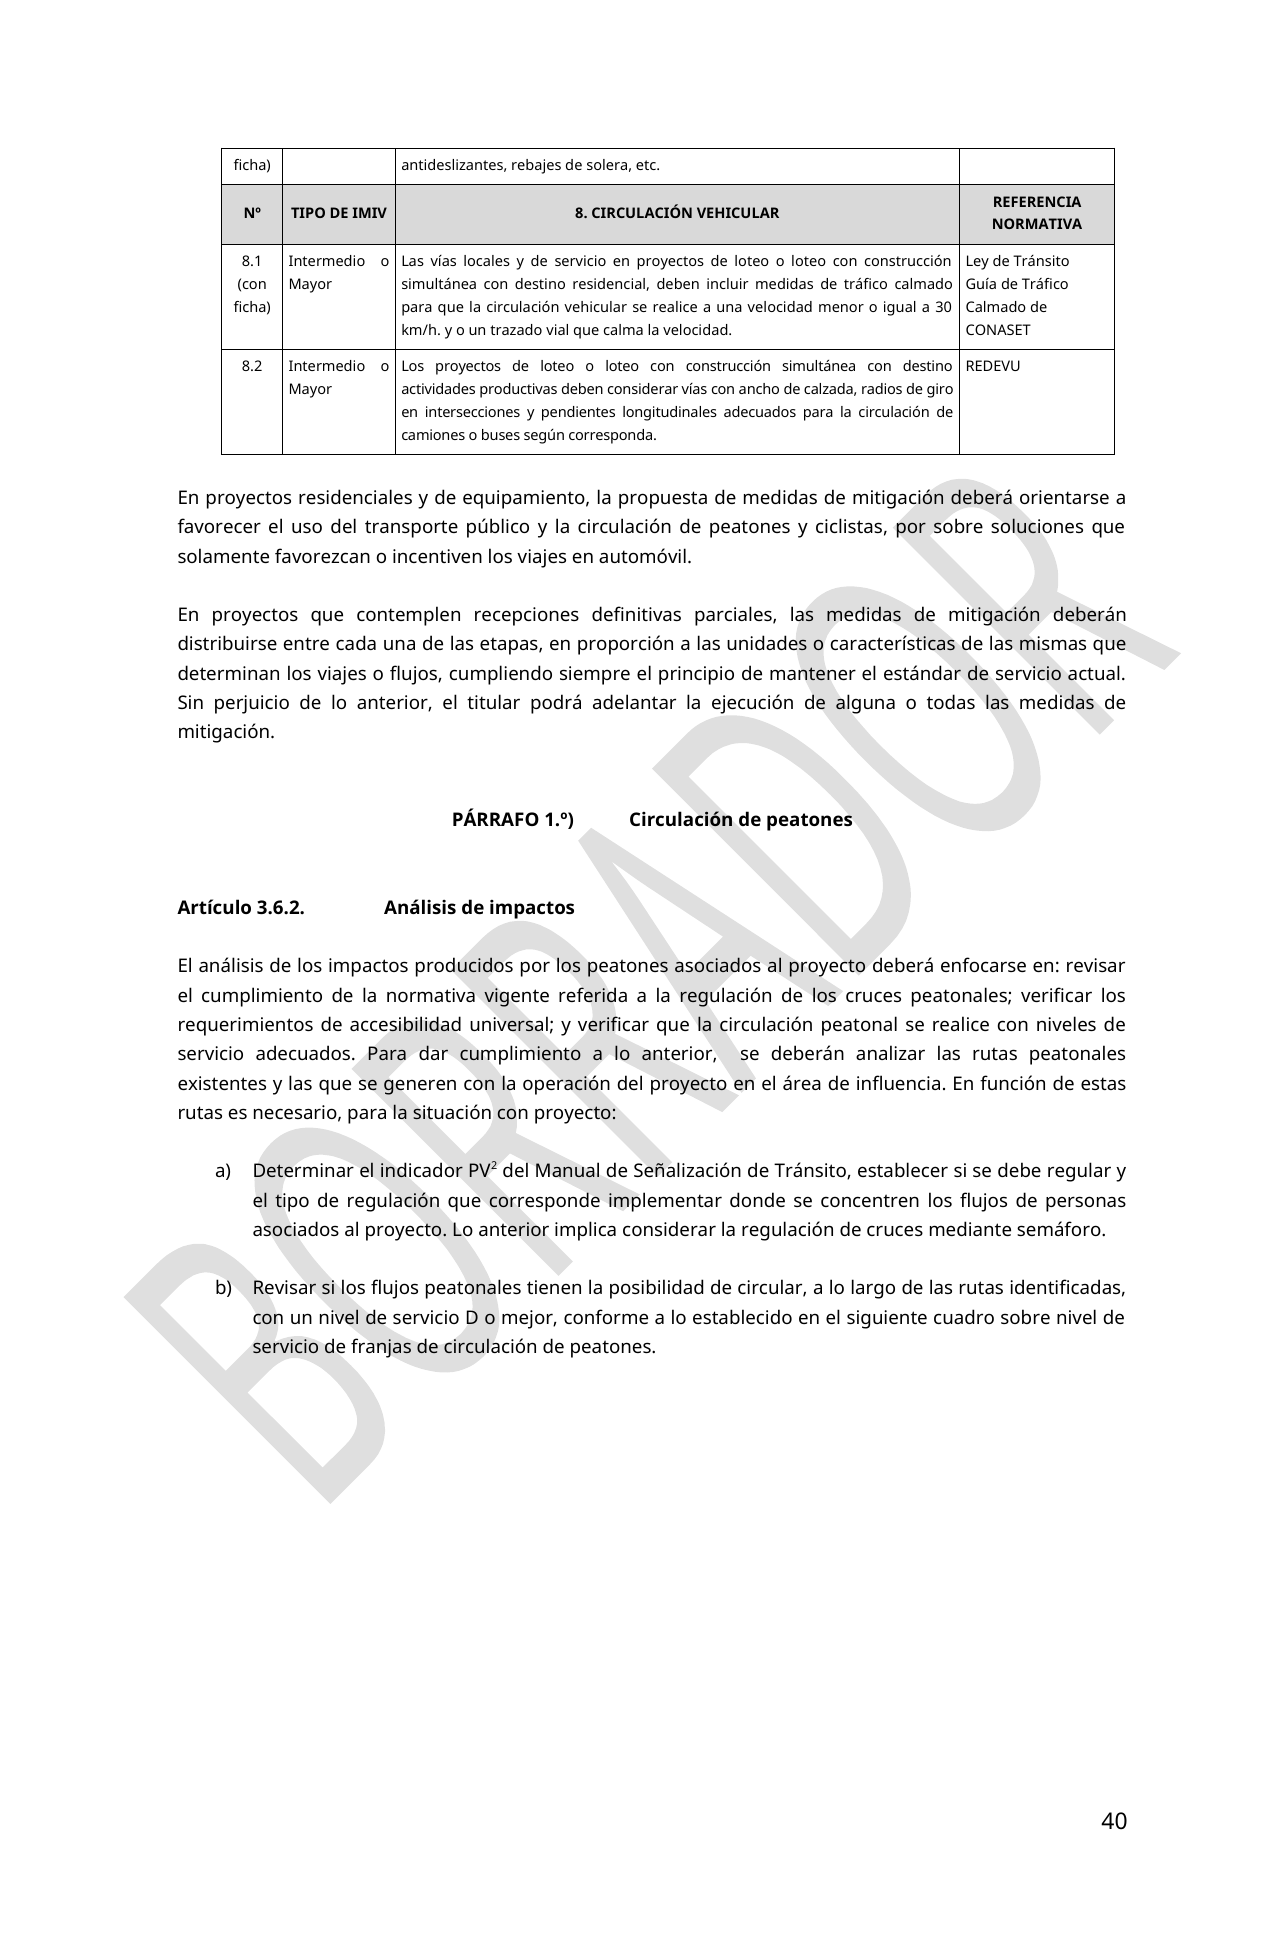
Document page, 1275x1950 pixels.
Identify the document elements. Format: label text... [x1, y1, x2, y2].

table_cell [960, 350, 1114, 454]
subtitle Circulación de peatones [177, 806, 1127, 832]
text En proyectos residenciales y de equipamiento, la propuesta de medidas de mitigación deberá orientarse a favorecer el uso del transporte público y la circulación de peatones y ciclistas, por sobre soluciones que solamente favorezcan o incentiven los viajes en automóvil. [177, 484, 1127, 568]
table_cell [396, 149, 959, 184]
subtitle Análisis de impactos [177, 894, 1127, 920]
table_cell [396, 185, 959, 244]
text En proyectos que contemplen recepciones definitivas parciales, las medidas de mitigación deberán distribuirse entre cada una de las etapas, en proporción a las unidades o características de las mismas que determinan los viajes o flujos, cumpliendo siempre el principio de mantener el estándar de servicio actual. Sin perjuicio de lo anterior, el titular podrá adelantar la ejecución de alguna o todas las medidas de mitigación. [177, 601, 1127, 744]
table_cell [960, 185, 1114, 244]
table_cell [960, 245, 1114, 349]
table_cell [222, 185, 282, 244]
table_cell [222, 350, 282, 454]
list Determinar el indicador PV2 del Manual de Señalización de Tránsito, establecer si se debe regular y el tipo de regulación que corresponde implementar donde se concentren los flujos de personas asociados al proyecto. Lo anterior implica considerar la regulación de cruces mediante semáforo. [215, 1158, 1127, 1242]
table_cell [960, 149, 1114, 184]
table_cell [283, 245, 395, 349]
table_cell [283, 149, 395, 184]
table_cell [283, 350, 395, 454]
text El análisis de los impactos producidos por los peatones asociados al proyecto deberá enfocarse en: revisar el cumplimiento de la normativa vigente referida a la regulación de los cruces peatonales; verificar los requerimientos de accesibilidad universal; y verificar que la circulación peatonal se realice con niveles de servicio adecuados. Para dar cumplimiento a lo anterior, se deberán analizar las rutas peatonales existentes y las que se generen con la operación del proyecto en el área de influencia. En función de estas rutas es necesario, para la situación con proyecto: [177, 953, 1127, 1124]
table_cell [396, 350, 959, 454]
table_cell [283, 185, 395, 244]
list Revisar si los flujos peatonales tienen la posibilidad de circular, a lo largo de las rutas identificadas, con un nivel de servicio D o mejor, conforme a lo establecido en el siguiente cuadro sobre nivel de servicio de franjas de circulación de peatones. [215, 1275, 1127, 1359]
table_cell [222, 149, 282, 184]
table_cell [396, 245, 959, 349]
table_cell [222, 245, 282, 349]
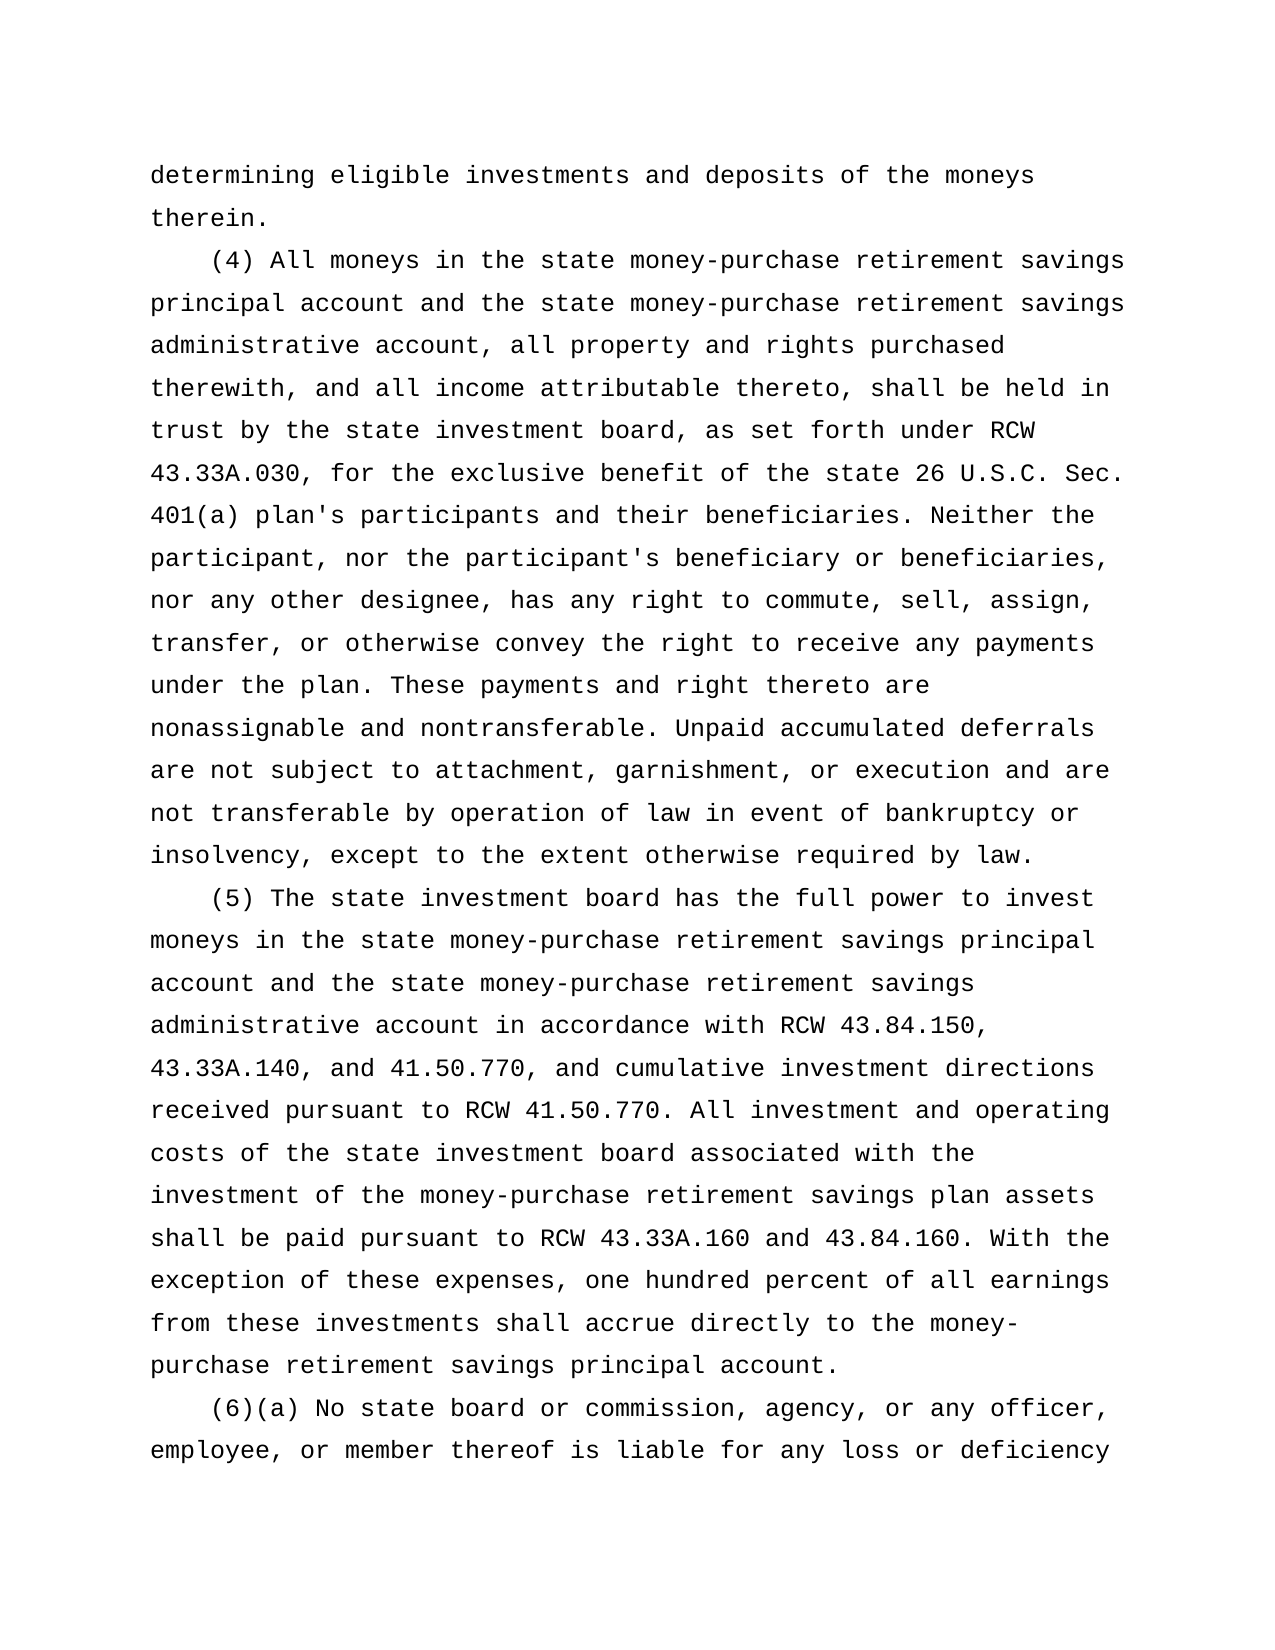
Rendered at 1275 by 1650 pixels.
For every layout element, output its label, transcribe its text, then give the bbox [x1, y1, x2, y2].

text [150, 1382, 1125, 1467]
text (4) All moneys in the state money-purchase retirement savings principal account and the state money-purchase retirement savings administrative account, all property and rights purchased therewith, and all income attributable thereto, shall be held in trust by the state investment board, as set forth under RCW 43.33A.030, for the exclusive benefit of the state 26 U.S.C. Sec. 401(a) plan's participants and their beneficiaries. Neither the participant, nor the participant's beneficiary or beneficiaries, nor any other designee, has any right to commute, sell, assign, transfer, or otherwise convey the right to receive any payments under the plan. These payments and right thereto are nonassignable and nontransferable. Unpaid accumulated deferrals are not subject to attachment, garnishment, or execution and are not transferable by operation of law in event of bankruptcy or insolvency, except to the extent otherwise required by law. [150, 235, 1125, 872]
text (5) The state investment board has the full power to invest moneys in the state money-purchase retirement savings principal account and the state money-purchase retirement savings administrative account in accordance with RCW 43.84.150, 43.33A.140, and 41.50.770, and cumulative investment directions received pursuant to RCW 41.50.770. All investment and operating costs of the state investment board associated with the investment of the money-purchase retirement savings plan assets shall be paid pursuant to RCW 43.33A.160 and 43.84.160. With the exception of these expenses, one hundred percent of all earnings from these investments shall accrue directly to the money-purchase retirement savings principal account. [150, 872, 1125, 1382]
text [150, 150, 1125, 235]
______________________________
Task objective:
Return exactly the part of the listing above that opens with the line containing "table_cell [396, 350, 959, 454]" and closes with the line containing "For every layout". Pictures stay out.

Answer to the exercise:
table_cell [396, 350, 959, 454]
table_cell [283, 185, 395, 244]
list Revisar si los flujos peatonales tienen la posibilidad de circular, a lo largo de las rutas identificadas, con un nivel de servicio D o mejor, conforme a lo establecido en el siguiente cuadro sobre nivel de servicio de franjas de circulación de peatones. [215, 1275, 1127, 1359]
table_cell [222, 149, 282, 184]
table_cell [396, 245, 959, 349]
table_cell [222, 245, 282, 349]
Rendered at 1275 by 1650 pixels.
For every layout element, output its label, transcribe its text, then give the bbox [x1, y1, x2, y2].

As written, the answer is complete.